Турецкое начальство смотрело на солдат как на машину. Пока он здоров, нужен, на него обращали внимание; стоило ему быть раненым, он оказывался не нужным, его бросали. Если бы не Банковский-паша, то из 2000 рабочих осталось бы в живых сотни три. Надо было удивляться энергии этого человека – ему делали препятствия во всем решительно, он бился как рыба об лед, никто из турецкого начальства ему не помогал. Только один Эдхем-паша его поддерживал. Банковский-паша сказал, что он в восторге от нашего приезда, что вся его надежда на то, что он просит нас как можно скорей переехать в Фарсал и что лучший дом, где жил греческий наследный принц, он отдает в наше распоряжение, велит его вычистить, продезинфицировать. Он прибавил, что для него такое счастье, что мы приехали, что у них готовых кроватей не более 15-ти, раненых ожидается несколько сот. Эдхем же паша сказал нам, что в Фарсале готов госпиталь на 300 кроватей. Переговорив обо всем, я отправился с ординарцем и драгоманом обратно к Эдхему-паше, просил содействия к предоставлению нам для переезда из Воло в Фарсал больших парных повозок для вещей и для персонала 5 ландо. Он обещал все сделать, и я, довольный всеми результатами, направился со своими спутниками в Воло, куда мы прибыли поздно ночью с 3-го на 4-е.
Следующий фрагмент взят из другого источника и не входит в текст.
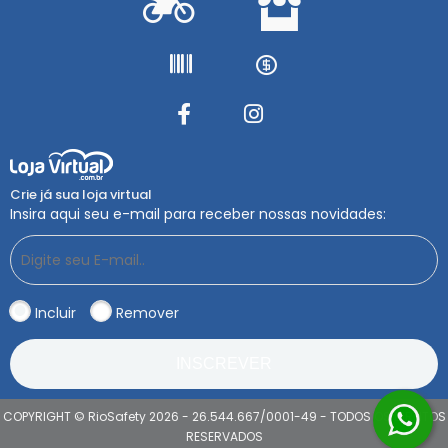
Crie já sua loja virtual
Insira aqui seu e-mail para receber nossas novidades:
Incluir
Remover
INSCREVER
COPYRIGHT © RioSafety 2026 - 26.544.667/0001-49 - TODOS OS DIREITOS
RESERVADOS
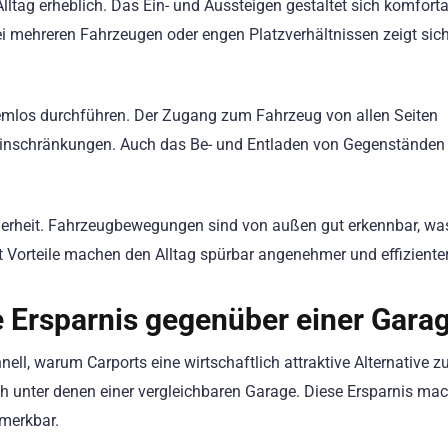
Alltag erheblich. Das Ein- und Aussteigen gestaltet sich komforta
 mehreren Fahrzeugen oder engen Platzverhältnissen zeigt sich
emlos durchführen. Der Zugang zum Fahrzeug von allen Seiten
 Einschränkungen. Auch das Be- und Entladen von Gegenständen
cherheit. Fahrzeugbewegungen sind von außen gut erkennbar, wa
t Vorteile machen den Alltag spürbar angenehmer und effizienter
e Ersparnis gegenüber einer Gara
nell, warum Carports eine wirtschaftlich attraktive Alternative z
ch unter denen einer vergleichbaren Garage. Diese Ersparnis mac
emerkbar.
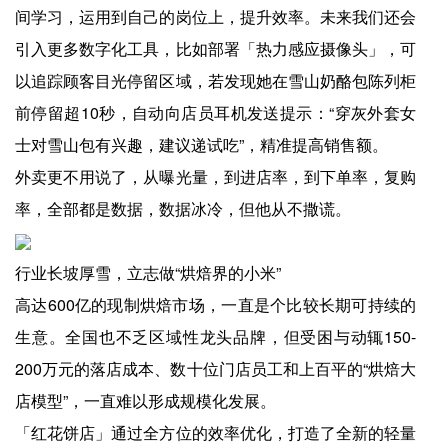
间学习，运用到自己的岗位上，提升效率。未来我们还会
引入更多数字化工具，比如部署「热力感应摄像头」，可
以追踪顾客目光停留区域，若发现她在雪山奶酪包陈列柜
前停留超10秒，自动向店员耳机发送提示：“穿灰外套女
士对雪山包有兴趣，建议递试吃”，精准提高销售额。
外卖更不用说了，从曝光量，到进店率，到下单率，复购
率，全部都是数据，数据冰冷，但他从不撒谎。
行业长坡厚雪，立志做“烘焙界的小米”
高达600亿的现制烘焙市场，一直是个比较长期可持续的
生意。全国也不乏区域性龙头品牌，但受困与动辄150-
200万元的落店成本、数十位门店员工和上百平的“烘焙大
店模型”，一直难以形成规模化发展。
「红花饼店」通过全方位的效率优化，打造了全新的轻量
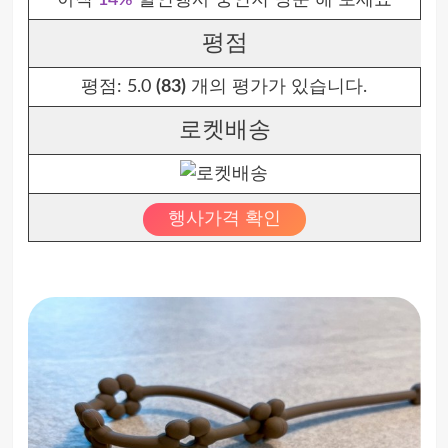
아직
14%
할인행사 중인지 방문 해 보세요
평점
평점:
5.0
(83)
개의 평가가 있습니다.
로켓배송
행사가격 확인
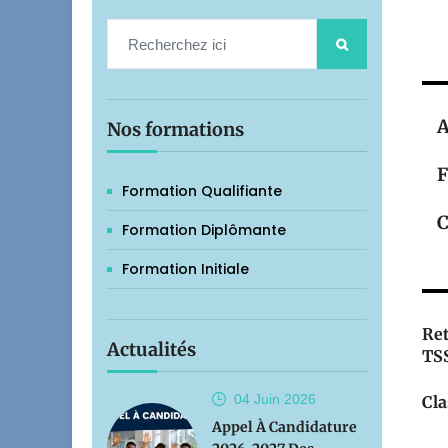
A
Nos formations
F
Formation Qualifiante
C
Formation Diplômante
Formation Initiale
Ret
Actualités
TSS
04 Juin
2026
Cla
Appel À Candidature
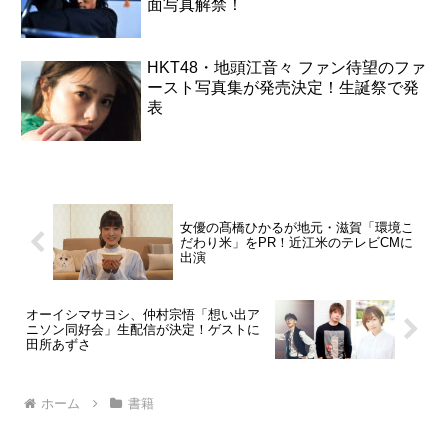
面写真解禁！
HKT48・地頭江音々 ファン待望のファ
ースト写真集が発売決定！生誕祭で発
表
女優の髙橋ひかるが地元・滋賀「環境こ
だわり米」をPR！近江米のテレビCMに
出演
オーイシマサヨシ、仲村宗悟「想い出ア
ニソン同好会」生配信が決定！ゲストに
田所あずさ
ホーム
書籍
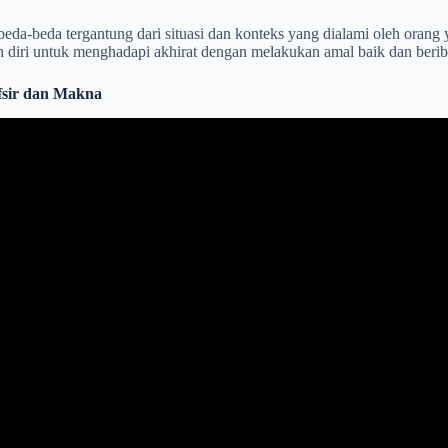
eda-beda tergantung dari situasi dan konteks yang dialami oleh orang
n diri untuk menghadapi akhirat dengan melakukan amal baik dan ber
fsir dan Makna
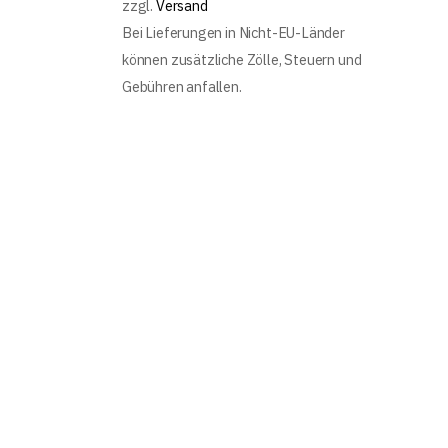
zzgl.
Versand
Bei Lieferungen in Nicht-EU-Länder
können zusätzliche Zölle, Steuern und
Gebühren anfallen.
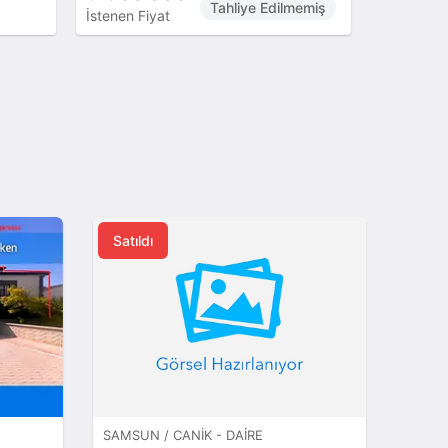
Tahliye Edilmemiş
İstenen Fiyat
İstenen Fi
Satıldı
SAMSUN / CANIK - DAIRE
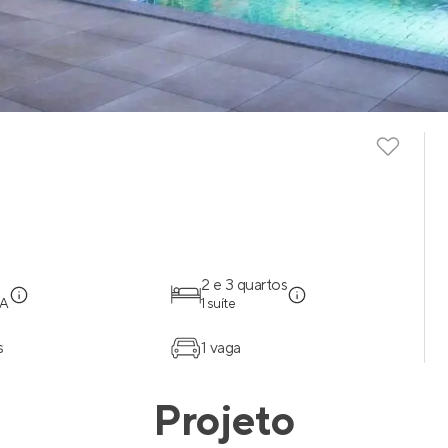
2 e 3 quartos
BA
1 suíte
s
1 vaga
Projeto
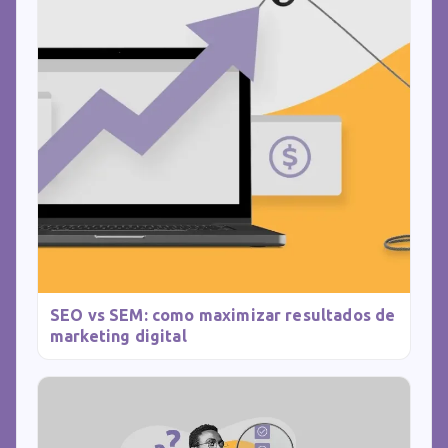
SEO vs SEM: como maximizar resultados de
marketing digital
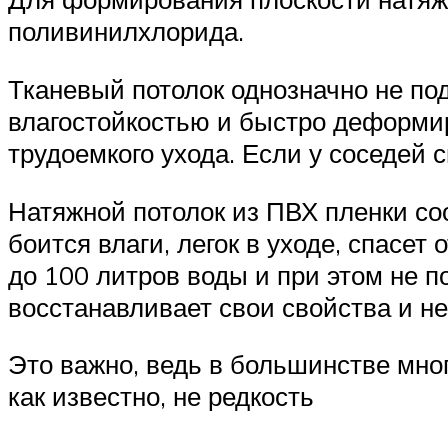
поливинилхлорида.
Тканевый потолок однозначно не под
влагостойкостью и быстро деформиру
трудоемкого ухода. Если у соседей 
Натяжной потолок из ПВХ пленки со
боится влаги, легок в уходе, спасе
до 100 литров воды и при этом не п
восстанавливает свои свойства и н
Это важно, ведь в большинстве мно
как известно, не редкость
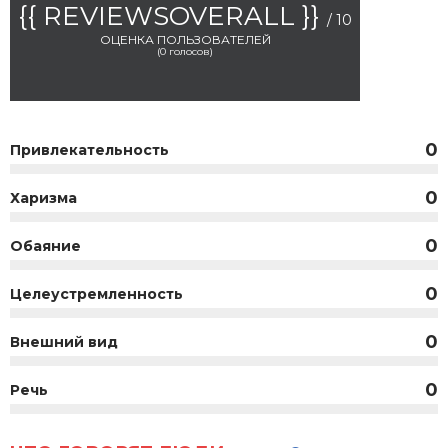
{{ REVIEWSOVERALL }}
/ 10
ОЦЕНКА ПОЛЬЗОВАТЕЛЕЙ
(
0
голосов)
0
Привлекательность
0
Харизма
0
Обаяние
0
Целеустремленность
0
Внешний вид
0
Речь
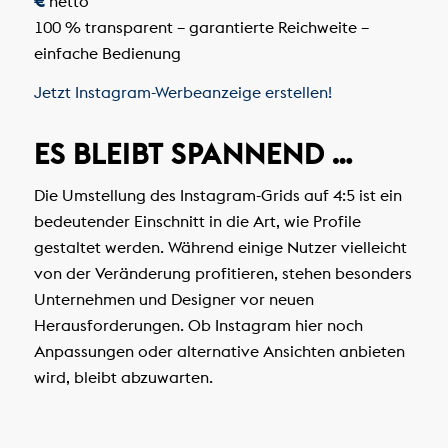
€
netto
100 % transparent – garantierte Reichweite –
einfache Bedienung
Jetzt Instagram-Werbeanzeige erstellen!
ES BLEIBT SPANNEND …
Die Umstellung des Instagram-Grids auf 4:5 ist ein
bedeutender Einschnitt in die Art, wie Profile
gestaltet werden. Während einige Nutzer vielleicht
von der Veränderung profitieren, stehen besonders
Unternehmen und Designer vor neuen
Herausforderungen. Ob Instagram hier noch
Anpassungen oder alternative Ansichten anbieten
wird, bleibt abzuwarten.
Весь день 4-го прошел в закупках провизии, т. к. в 7 час вечера должны были нагрузить подводы. Я хотел весь груз отправить с вечера, а самим ехать утром. В 6 часов я отправился со всем отрядом на «Донец» на прощальный обед и перед этим спросил каймакана, будут ли подводы. Получив ответ, что да, я, успокоенный, поехал на обед вместе с русским консулом, который был удивительно мил и обязателен. Любезнее нельзя было бы быть. Обед на «Донце» был очень трогательный, масса тостов, пожеланий, сестры получили по чудному букету от офицеров «Донца». К сожалению, у меня на душе не было спокойно, я не был уверен, что каймакан исполнит обещание, и поэтому я не мог отдаться общему настроению.